Which lines in the data below contain the string "TrackingAna"? Pick out and copy each of them. Case counts when matching.

• [RECORD SET]

— Start —

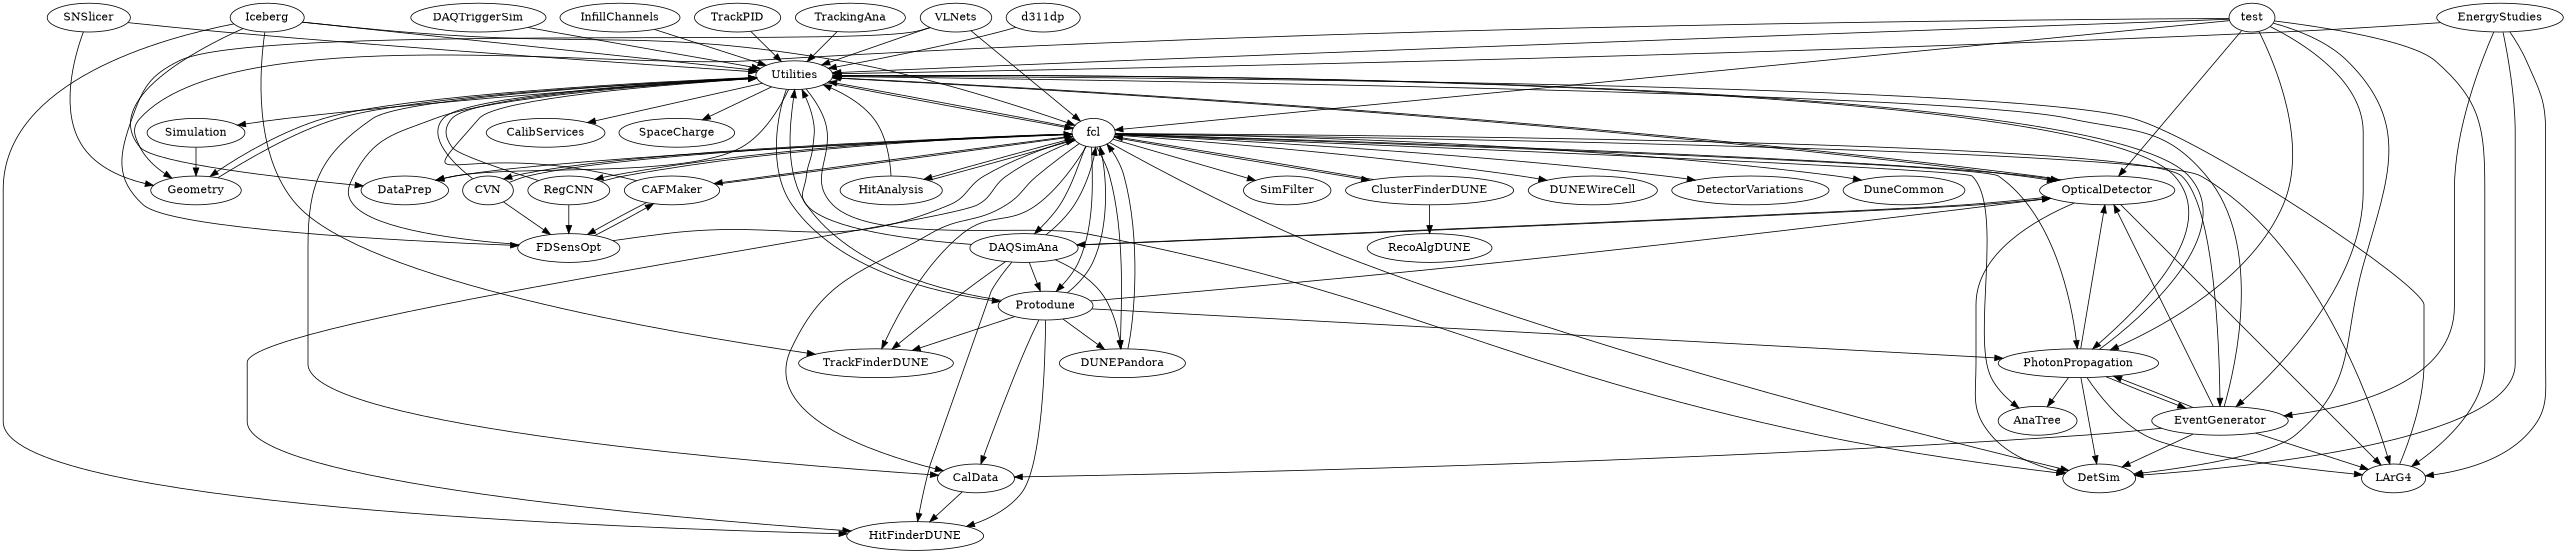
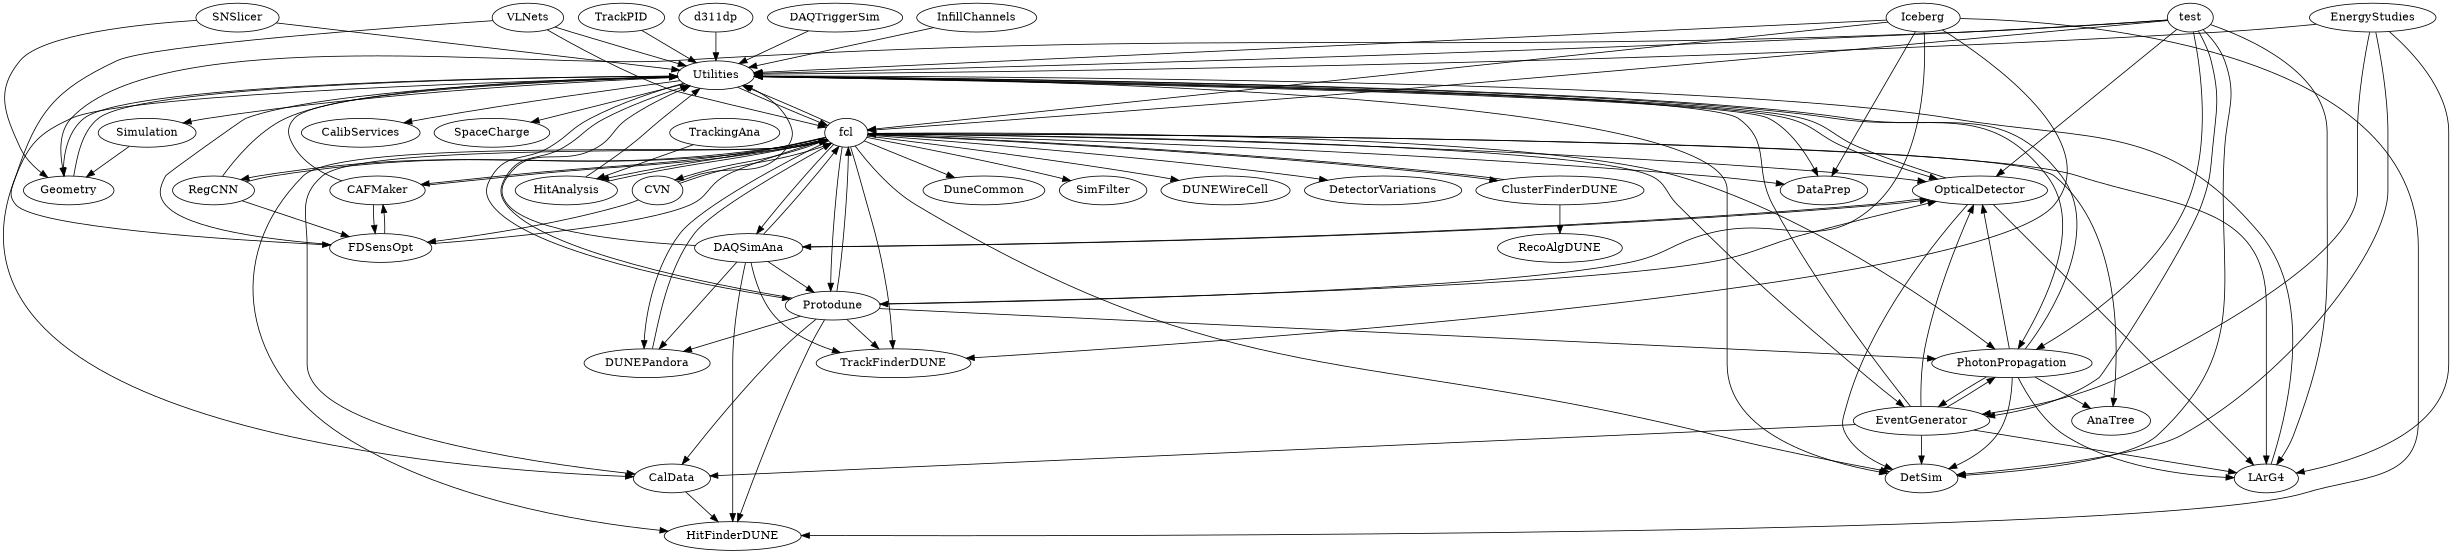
  digraph {
    d311dp
    Utilities
    fcl
    CalData
    OpticalDetector
    Protodune
    DetSim
    PhotonPropagation
    Geometry
    DataPrep
    Simulation
    CalibServices
    SpaceCharge
    CAFMaker
    CVN
    HitFinderDUNE
    ClusterFinderDUNE
    DAQSimAna
    DUNEPandora
    TrackFinderDUNE
    EventGenerator
    LArG4
    HitAnalysis
    AnaTree
    RegCNN
    DUNEWireCell
    DetectorVariations
    DuneCommon
    SimFilter
    FDSensOpt
    RecoAlgDUNE
    DAQTriggerSim
    EnergyStudies
    Iceberg
    InfillChannels
    SNSlicer
    TrackPID
    TrackingAna
    VLNets
    test
    d311dp -> Utilities
    Utilities -> fcl
    Utilities -> CalData
    Utilities -> OpticalDetector
    Utilities -> Protodune
    Utilities -> DetSim
    Utilities -> PhotonPropagation
    Utilities -> Geometry
    Utilities -> DataPrep
    Utilities -> Simulation
    Utilities -> CalibServices
    Utilities -> SpaceCharge
    fcl -> Utilities
    fcl -> CalData
    fcl -> OpticalDetector
    fcl -> Protodune
    fcl -> DetSim
    fcl -> PhotonPropagation
    fcl -> DataPrep
    fcl -> CAFMaker
    fcl -> CVN
    fcl -> HitFinderDUNE
    fcl -> ClusterFinderDUNE
    fcl -> DAQSimAna
    fcl -> DUNEPandora
    fcl -> TrackFinderDUNE
    fcl -> EventGenerator
    fcl -> LArG4
    fcl -> HitAnalysis
    fcl -> AnaTree
    fcl -> RegCNN
    fcl -> DUNEWireCell
    fcl -> DetectorVariations
    fcl -> DuneCommon
    fcl -> SimFilter
    CalData -> HitFinderDUNE
    OpticalDetector -> Utilities
    OpticalDetector -> DetSim
    OpticalDetector -> DAQSimAna
    OpticalDetector -> LArG4
    Protodune -> Utilities
    Protodune -> fcl
    Protodune -> CalData
    Protodune -> OpticalDetector
    Protodune -> PhotonPropagation
    Protodune -> HitFinderDUNE
    Protodune -> DUNEPandora
    Protodune -> TrackFinderDUNE
    PhotonPropagation -> Utilities
    PhotonPropagation -> OpticalDetector
    PhotonPropagation -> DetSim
    PhotonPropagation -> EventGenerator
    PhotonPropagation -> LArG4
    PhotonPropagation -> AnaTree
    Geometry -> Utilities
    Simulation -> Geometry
    CAFMaker -> Utilities
    CAFMaker -> fcl
    CAFMaker -> FDSensOpt
    CVN -> Utilities
    CVN -> fcl
    CVN -> FDSensOpt
    ClusterFinderDUNE -> fcl
    ClusterFinderDUNE -> RecoAlgDUNE
    DAQSimAna -> Utilities
    DAQSimAna -> fcl
    DAQSimAna -> OpticalDetector
    DAQSimAna -> Protodune
    DAQSimAna -> HitFinderDUNE
    DAQSimAna -> DUNEPandora
    DAQSimAna -> TrackFinderDUNE
    DUNEPandora -> fcl
    EventGenerator -> Utilities
    EventGenerator -> CalData
    EventGenerator -> OpticalDetector
    EventGenerator -> DetSim
    EventGenerator -> PhotonPropagation
    EventGenerator -> LArG4
    LArG4 -> Utilities
    HitAnalysis -> Utilities
    HitAnalysis -> fcl
    RegCNN -> Utilities
    RegCNN -> fcl
    RegCNN -> FDSensOpt
    FDSensOpt -> Utilities
    FDSensOpt -> fcl
    FDSensOpt -> CAFMaker
    DAQTriggerSim -> Utilities
    EnergyStudies -> Utilities
    EnergyStudies -> DetSim
    EnergyStudies -> EventGenerator
    EnergyStudies -> LArG4
    Iceberg -> Utilities
    Iceberg -> fcl
+   Iceberg -> Protodune
    Iceberg -> DataPrep
    Iceberg -> HitFinderDUNE
    Iceberg -> TrackFinderDUNE
    InfillChannels -> Utilities
    SNSlicer -> Utilities
    SNSlicer -> Geometry
    TrackPID -> Utilities
-   TrackingAna -> Utilities
+   TrackingAna -> HitAnalysis
    VLNets -> Utilities
    VLNets -> fcl
    VLNets -> FDSensOpt
    test -> Utilities
    test -> fcl
    test -> OpticalDetector
    test -> DetSim
    test -> PhotonPropagation
    test -> Geometry
    test -> EventGenerator
    test -> LArG4
  }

— End —

• [RESPONSE FOR THIS EXERCISE]
    TrackingAna
-   TrackingAna -> Utilities
+   TrackingAna -> HitAnalysis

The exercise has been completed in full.